> _Dataset extract_
• • • • • • •
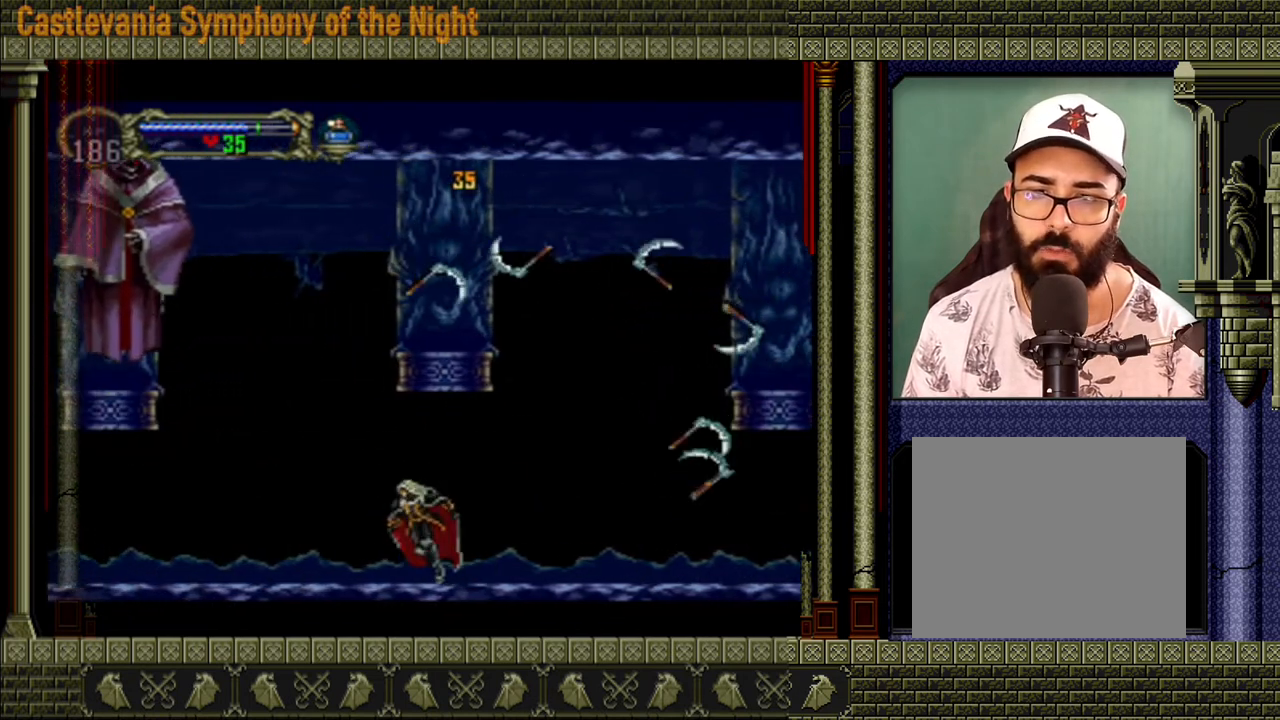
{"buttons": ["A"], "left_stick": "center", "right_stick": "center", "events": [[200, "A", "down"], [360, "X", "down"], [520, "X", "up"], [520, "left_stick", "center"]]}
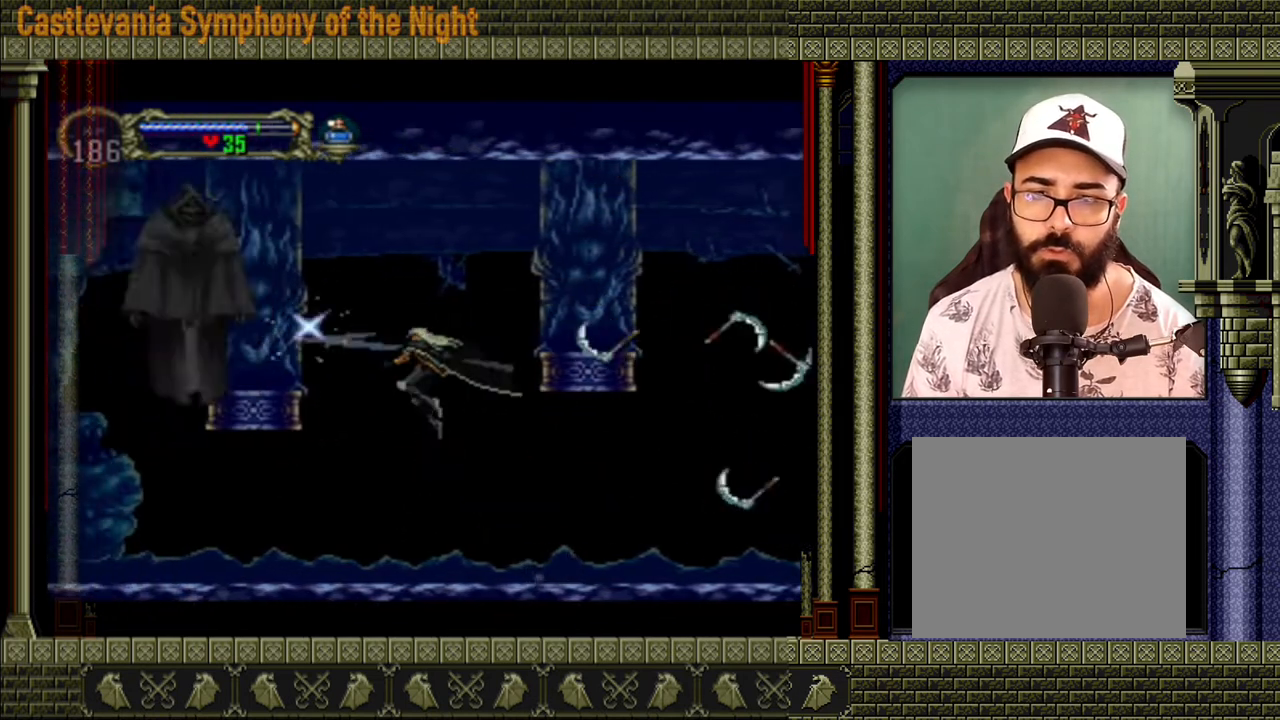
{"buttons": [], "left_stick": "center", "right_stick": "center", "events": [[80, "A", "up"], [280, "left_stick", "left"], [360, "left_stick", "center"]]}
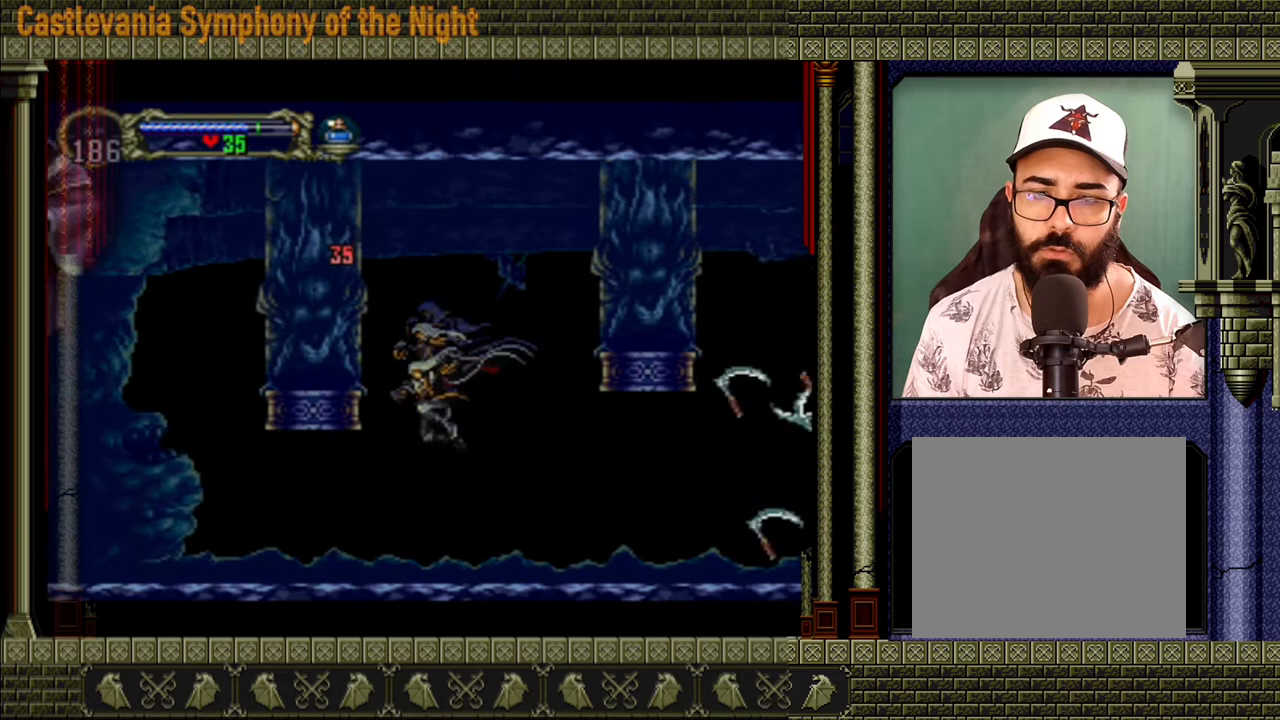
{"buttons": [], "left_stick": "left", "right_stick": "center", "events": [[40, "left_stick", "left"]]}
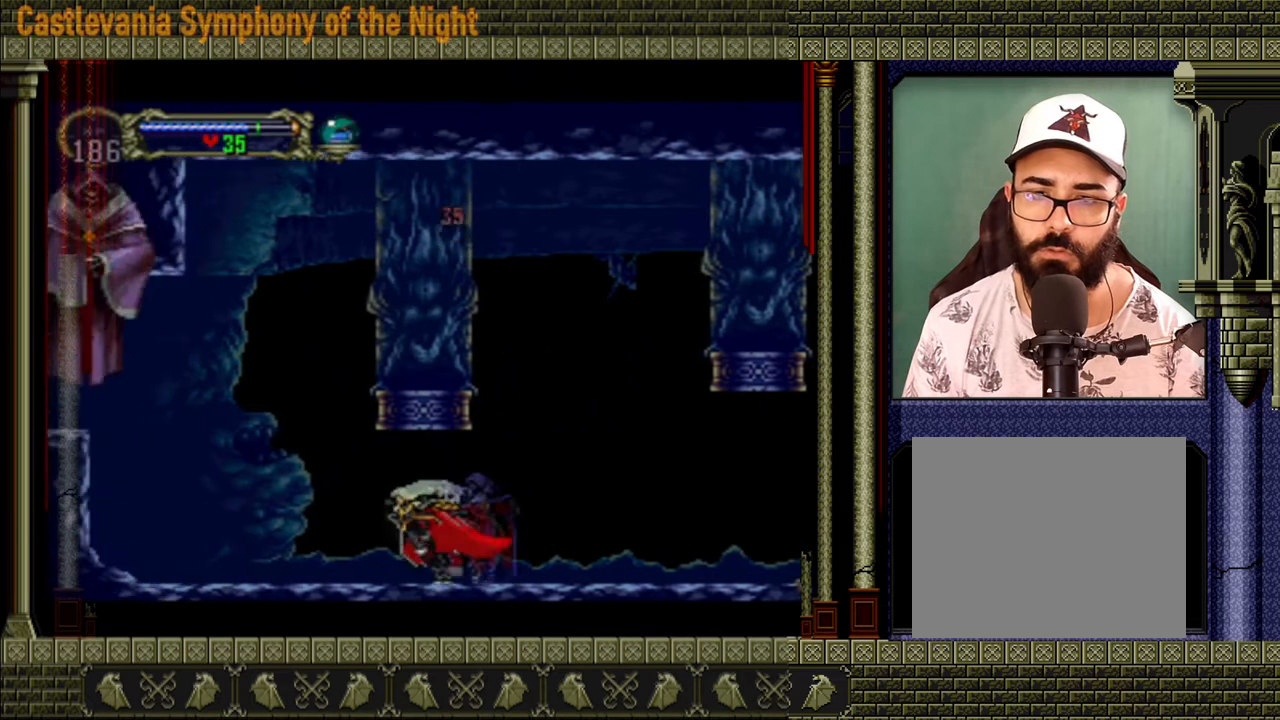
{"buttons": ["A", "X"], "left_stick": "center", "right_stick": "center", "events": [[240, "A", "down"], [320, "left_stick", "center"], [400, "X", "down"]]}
• • • • • • •
> _Task goal_
Tell how many lines of the data above hold the string "down". Give only the number.

> _Completed exercise_
2